*** MATERIAL SUPPLIED ***

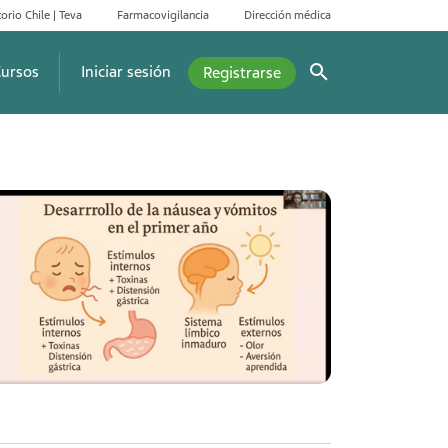
orio Chile | Teva
Farmacovigilancia
Dirección médica
ursos
Iniciar sesión
Registrarse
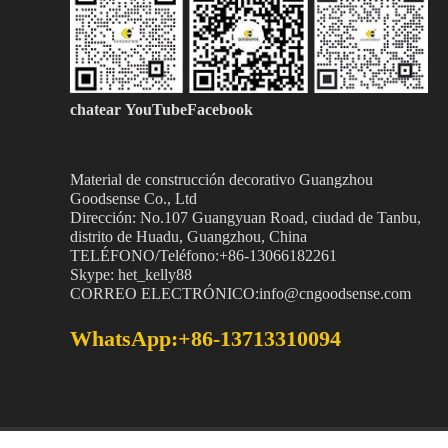
chatear
YouTubeFacebook
Material de construcción decorativo Guangzhou
Goodsense
Co., Ltd
Dirección: No.107 Guangyuan Road, ciudad de Tanbu,
distrito de Huadu, Guangzhou, China
TELÉFONO/Teléfono:+86-13066182261
Skype: het_kelly88
CORREO ELECTRÓNICO:info@cngoodsense.com
WhatsApp:+86-13713310094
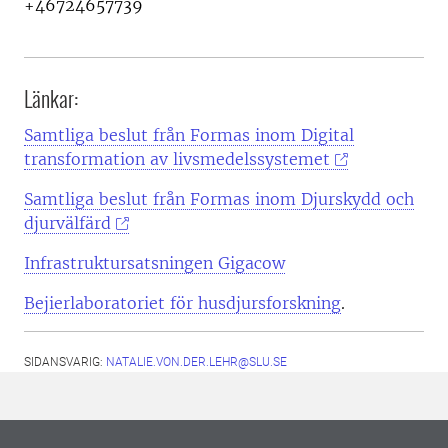
+46724657739
Länkar:
Samtliga beslut från Formas inom Digital
transformation av livsmedelssystemet
Samtliga beslut från Formas inom Djurskydd och
djurvälfärd
Infrastruktursatsningen Gigacow
Bejierlaboratoriet för husdjursforskning
.
SIDANSVARIG:
NATALIE.VON.DER.LEHR@SLU.SE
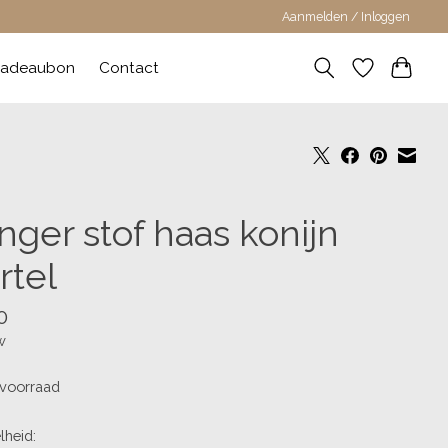
Aanmelden / Inloggen
adeaubon
Contact
nger stof haas konijn
rtel
0
w
voorraad
lheid:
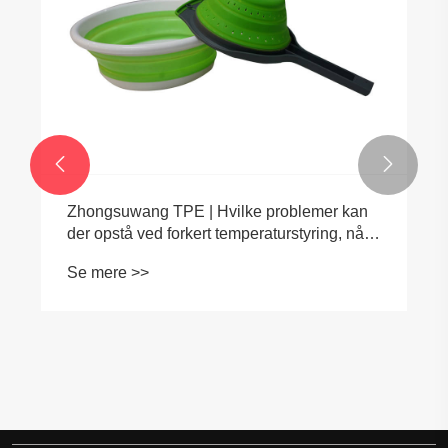


Zhongsuwang TPE | Hvilke problemer kan
der opstå ved forkert temperaturstyring, når
man behandler TPE -forbindelser?
Se mere >>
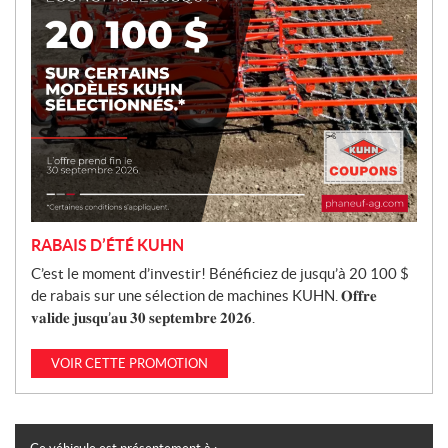
n
RABAIS D’ÉTÉ KUHN
C’est le moment d’investir! Bénéficiez de jusqu’à 20 100 $
de rabais sur une sélection de machines KUHN. 𝐎𝐟𝐟𝐫𝐞
𝐯𝐚𝐥𝐢𝐝𝐞 𝐣𝐮𝐬𝐪𝐮’𝐚𝐮 𝟑𝟎 𝐬𝐞𝐩𝐭𝐞𝐦𝐛𝐫𝐞 𝟐𝟎𝟐𝟔.
VOIR CETTE PROMOTION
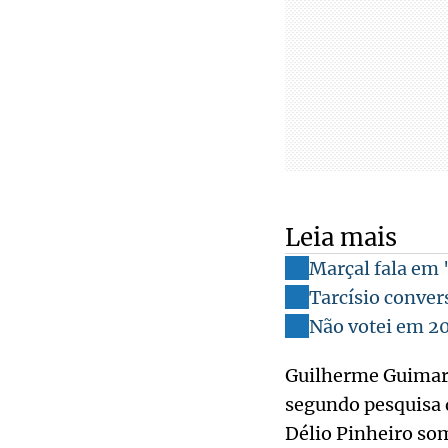
Leia mais
Marçal fala em 
Tarcísio conver
Não votei em 20
Guilherme Guimarã
segundo pesquisa 
Délio Pinheiro so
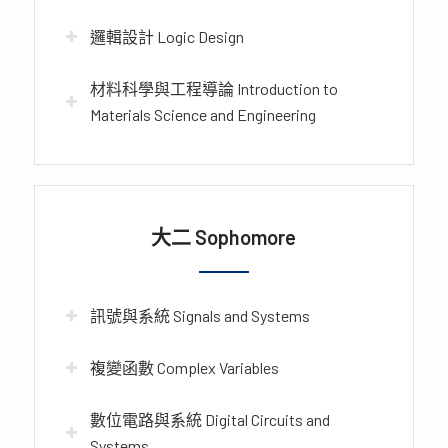
邏輯設計 Logic Design
材料科學與工程導論 Introduction to
Materials Science and Engineering
大二 Sophomore
訊號與系統 Signals and Systems
複變函數 Complex Variables
數位電路與系統 Digital Circuits and
Systems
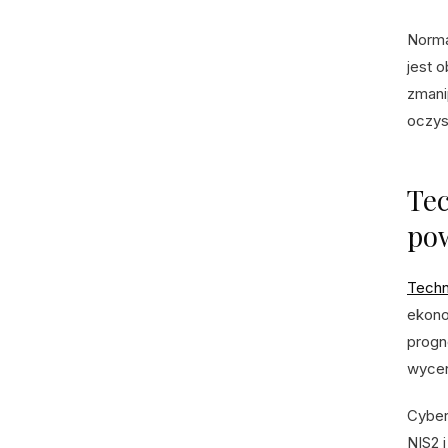
Norma
jest 
zmani
oczys
Tec
pow
Techn
ekono
progn
wycen
Cyber
NIS2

***

AIM OF THE TASK =>
Set every line of the records down again exactly, and exclude all pictures.

OUTPUT FOR THIS TASK =>
orio Chile | Teva
Farmacovigilancia
Dirección médica
ursos
Iniciar sesión
Registrarse
chatear
YouTubeFacebook
Material de construcción decorativo Guangzhou
Goodsense
Co., Ltd
Dirección: No.107 Guangyuan Road, ciudad de Tanbu,
distrito de Huadu, Guangzhou, China
TELÉFONO/Teléfono:+86-13066182261
Skype: het_kelly88
CORREO ELECTRÓNICO:info@cngoodsense.com
WhatsApp:+86-13713310094
+46724657739
Länkar:
Samtliga beslut från Formas inom Digital
transformation av livsmedelssystemet
Samtliga beslut från Formas inom Djurskydd och
djurvälfärd
Infrastruktursatsningen Gigacow
Bejierlaboratoriet för husdjursforskning
.
SIDANSVARIG:
NATALIE.VON.DER.LEHR@SLU.SE
Aanmelden / Inloggen
adeaubon
Contact
nger stof haas konijn
rtel
0
w
voorraad
lheid:


Zhongsuwang TPE | Hvilke problemer kan
der opstå ved forkert temperaturstyring, når
man behandler TPE -forbindelser?
Se mere >>
n
RABAIS D’ÉTÉ KUHN
C’est le moment d’investir! Bénéficiez de jusqu’à 20 100 $
de rabais sur une sélection de machines KUHN. 𝐎𝐟𝐟𝐫𝐞
𝐯𝐚𝐥𝐢𝐝𝐞 𝐣𝐮𝐬𝐪𝐮’𝐚𝐮 𝟑𝟎 𝐬𝐞𝐩𝐭𝐞𝐦𝐛𝐫𝐞 𝟐𝟎𝟐𝟔.
VOIR CETTE PROMOTION
Leia mais
Marçal fala em 
Tarcísio conver
Não votei em 20
Guilherme Guimarã
segundo pesquisa 
Délio Pinheiro so
邏輯設計 Logic Design
材料科學與工程導論 Introduction to
Materials Science and Engineering
大二 Sophomore
訊號與系統 Signals and Systems
複變函數 Complex Variables
數位電路與系統 Digital Circuits and
Systems
Norma
jest 
zmani
oczys
Tec
pow
Techn
ekono
progn
wycen
Cyber
NIS2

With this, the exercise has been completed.